2. Het contract kan slechts worden gesloten met degenen die het produkt vóór 1 juni 1990 in bezit hadden en voor niet meer dan 60 % van de hoeveelheid produkt die zij op 31 mei 1990 in voorraad hadden.
3. In afwijking van artikel 3, lid 2, van Verordening (EEG) nr. 1524/71 worden de contracten voor een minimumhoeveelheid van 5 000 kilogram gesloten.
Artikel 4
1. Onverminderd het bepaalde in artikel 8, lid 2, punt b), van Verordening (EEG) nr. 1172/71 wordt het contract, naar keuze van de houder van de vezels, gesloten voor een periode van acht, negen of tien maanden.
2. De contracten moeten uiterlijk op 30 november 1990 worden gesloten.
Artikel 5
1. Het steunbedrag per 100 kilogram en per maand bedraagt 2,50 ecu.
2. In geval van toepassing van artikel 8, lid 2, punt b), van Verordening (EEG) nr. 1172/71 wordt het steunbedrag verminderd in verhouding tot de periode waarmee de looptijd van het contract wordt bekort.
Artikel 6
In de zin van deze verordening wordt onder »maand" verstaan: een tijdvak van dertig dagen.
Artikel 7
Deze verordening treedt in werking op de dag volgende op die van haar bekendmaking in het Publikatieblad van de Europese Gemeenschappen.

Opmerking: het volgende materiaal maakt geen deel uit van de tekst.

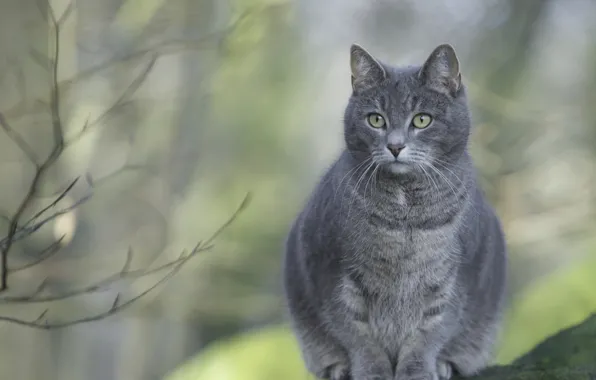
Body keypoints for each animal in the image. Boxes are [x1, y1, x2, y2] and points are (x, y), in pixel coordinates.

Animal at [282, 42, 506, 380]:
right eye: (376, 120)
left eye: (422, 120)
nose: (395, 146)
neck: (404, 213)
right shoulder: (336, 277)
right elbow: (356, 335)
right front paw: (371, 371)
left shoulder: (451, 282)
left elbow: (429, 334)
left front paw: (418, 370)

Deze verordening is verbindend in al haar onderdelen en is rechtstreeks toepasselijk in elke Lid-Staat.
Gedaan te Brussel, 5 oktober 1990.
Voor de Commissie
Ray MAC SHARRY
Lid van de Commissie
(1) PB nr. L 146 van 4. 7. 1970, blz. 1.
(2) PB nr. L 377 van 31. 12. 1987, blz. 34.
(3) PB nr. L 123 van 5. 6. 1971, blz. 7.
(4) PB nr. L 160 van 17. 7. 1971, blz. 16.